Treatment can prevent outbreaks of violence

Thursday, April 26, 2007

By Del McKinney

I watched many hours of coverage regarding the shootings at Virginia Tech. My personal reaction was deep sorrow. It is obvious that the shooter was deeply troubled with delusions of persecution and paranoia. As a mental-health professional who has worked at Community Counseling Center for almost 10 years, I have asked myself, "Could it happen here? Could it have been prevented?"

It is possible that an incident like that could happen here, but the chances are low. The U.S. surgeon general has reported that the likelihood of violence by people with mental illness is low. In fact, "the overall contribution of mental disorders to the total level of violence in society is exceptionally small."

It is possible that the incident could have been prevented if the shooter had received proper services. However, there are many barriers to treatment.

Most Southeast Missourian readers probably do not realize how strained the mental health system is in Missouri. For example, the Community Counseling Center serves about 6,000 people per year with 150,000 hours of face-to-face treatment. A large part of the funding comes from Medicaid and the Department of Mental Health.

Unfortunately, client services have been cut back due to a lack of funding. Currently there is a two-month waiting period to see a psychiatrist. Medicaid does not pay for adults to receive counseling services. The center provides as many services as possible to clients who have little ability to pay, but there are limits.

Other state cutbacks have limited the number of psychiatric hospital beds available. Lack of beds makes it more difficult to hospitalize individuals who are a threat to themselves or others.
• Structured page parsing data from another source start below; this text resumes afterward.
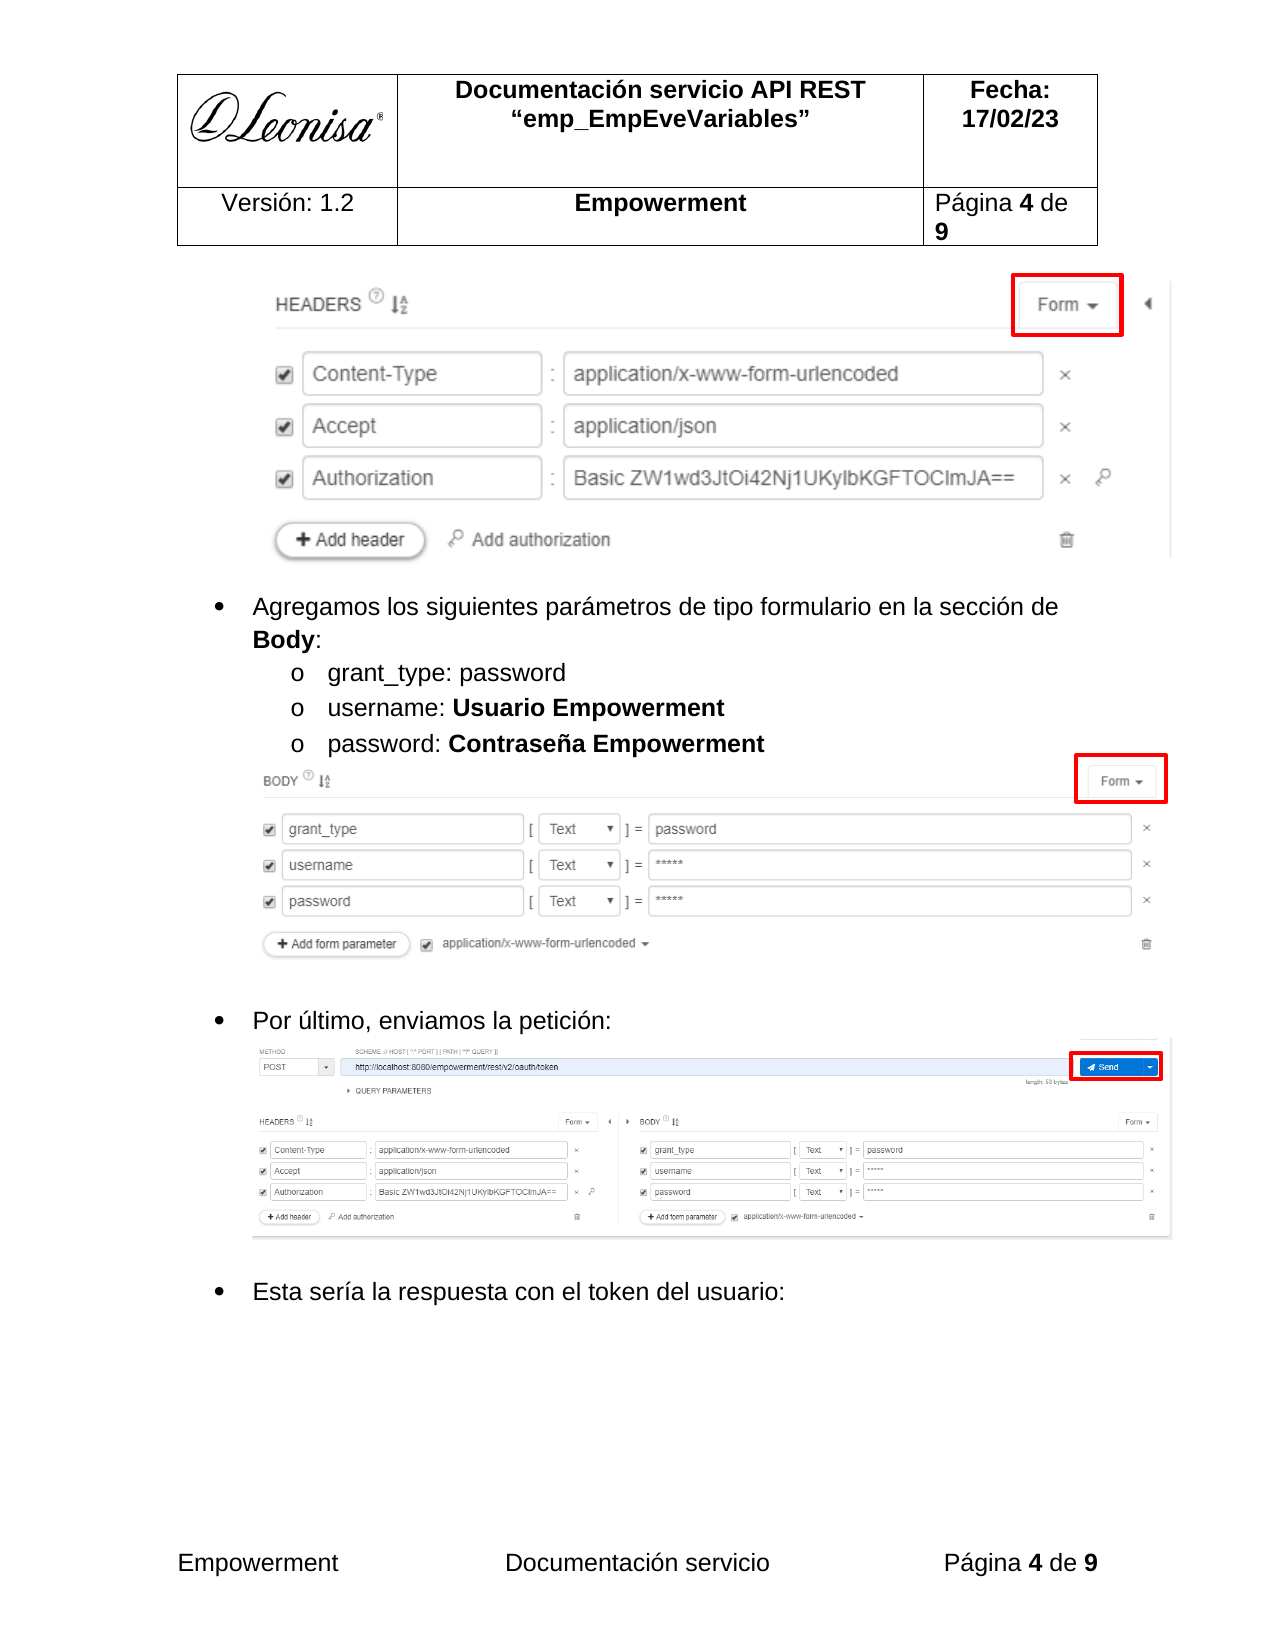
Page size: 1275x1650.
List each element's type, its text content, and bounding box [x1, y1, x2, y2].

picture [1015, 277, 1119, 333]
list Esta sería la respuesta con el token del usuario: [215, 1276, 1098, 1305]
picture [189, 89, 387, 147]
list username: Usuario Empowerment [290, 693, 1098, 724]
picture [252, 274, 1173, 588]
list Por último, enviamos la petición: [215, 1006, 1098, 1034]
picture [1078, 764, 1164, 800]
picture [252, 1038, 1173, 1240]
picture [252, 764, 1173, 969]
list Agregamos los siguientes parámetros de tipo formulario en la sección de Body: [215, 591, 1098, 653]
list grant_type: password [290, 658, 1098, 688]
list password: Contraseña Empowerment [290, 729, 1098, 759]
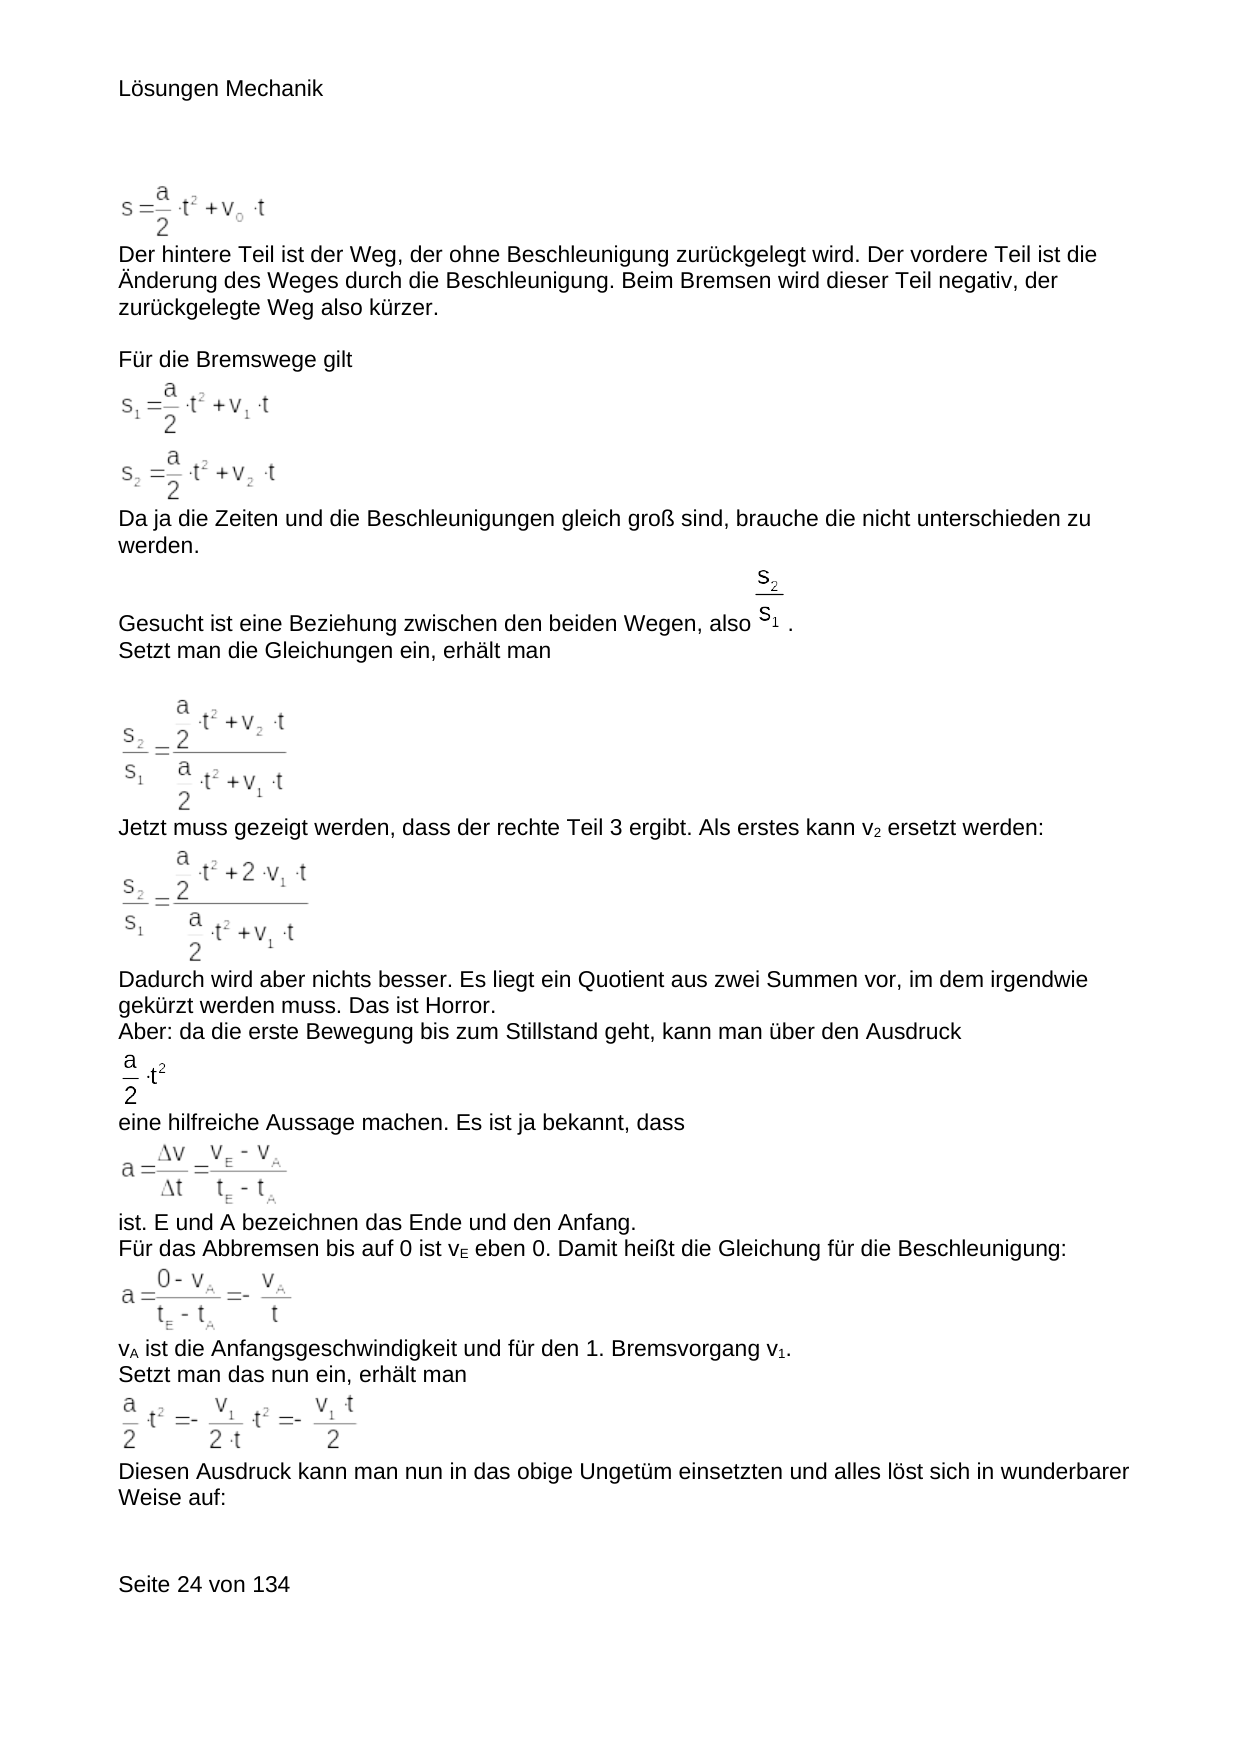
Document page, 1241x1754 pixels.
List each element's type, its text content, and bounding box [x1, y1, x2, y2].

text Aber: da die erste Bewegung bis zum Stillstand geht, kann man über den Ausdruck [118, 1018, 1152, 1045]
text Da ja die Zeiten und die Beschleunigungen gleich groß sind, brauche die nicht unterschieden zu werden. [118, 505, 1152, 558]
text Dadurch wird aber nichts besser. Es liegt ein Quotient aus zwei Summen vor, im dem irgendwie gekürzt werden muss. Das ist Horror. [118, 966, 1152, 1018]
text ist. E und A bezeichnen das Ende und den Anfang. [118, 1208, 1152, 1235]
text Der hintere Teil ist der Weg, der ohne Beschleunigung zurückgelegt wird. Der vordere Teil ist die Änderung des Weges durch die Beschleunigung. Beim Bremsen wird dieser Teil negativ, der zurückgelegte Weg also kürzer. [118, 241, 1152, 320]
text Für die Bremswege gilt [118, 346, 1152, 373]
text vA ist die Anfangsgeschwindigkeit und für den 1. Bremsvorgang v1. [118, 1335, 1152, 1361]
text Jetzt muss gezeigt werden, dass der rechte Teil 3 ergibt. Als erstes kann v2 ersetzt werden: [118, 814, 1152, 841]
text Diesen Ausdruck kann man nun in das obige Ungetüm einsetzten und alles löst sich in wunderbarer Weise auf: [118, 1458, 1152, 1510]
text Setzt man das nun ein, erhält man [118, 1361, 1152, 1388]
text Gesucht ist eine Beziehung zwischen den beiden Wegen, also. [118, 558, 1152, 637]
text eine hilfreiche Aussage machen. Es ist ja bekannt, dass [118, 1108, 1152, 1135]
text Für das Abbremsen bis auf 0 ist vE eben 0. Damit heißt die Gleichung für die Beschleunigung: [118, 1235, 1152, 1261]
text Setzt man die Gleichungen ein, erhält man [118, 637, 1152, 663]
In this environment it is likely that some individuals will fall through the cracks.

Stigma is another barrier to treatment. The Community Counseling Center hoped to build a supervised apartment complex for individuals with mental illness. At the Cape Girardeau Planning and Zoning Commission meeting, opponents feared potential residents would be "wandering the area," with a need for the front door to be "padlocked" at night. Who would want to seek treatment and be described in this way?

Lack of supervised housing is another barrier to treatment. The Cape Girardeau City Council voted down the center's request to build the apartment complex because of the stereotype of the mentally ill as dangerous.

The mentally ill already live in our community. They are our neighbors, friends, co-workers and family. It is tragic that 32 people were killed in Virginia. It is also tragic that lives are wasted because fear, ignorance and a lack of resources prevent individuals from receiving needed mental health services to aid in their recovery.

Del McKinney, Ph.D., is a community psychiatric rehabilitation center supervisor and group home administrator at Community Counseling Center in Cape Girardeau.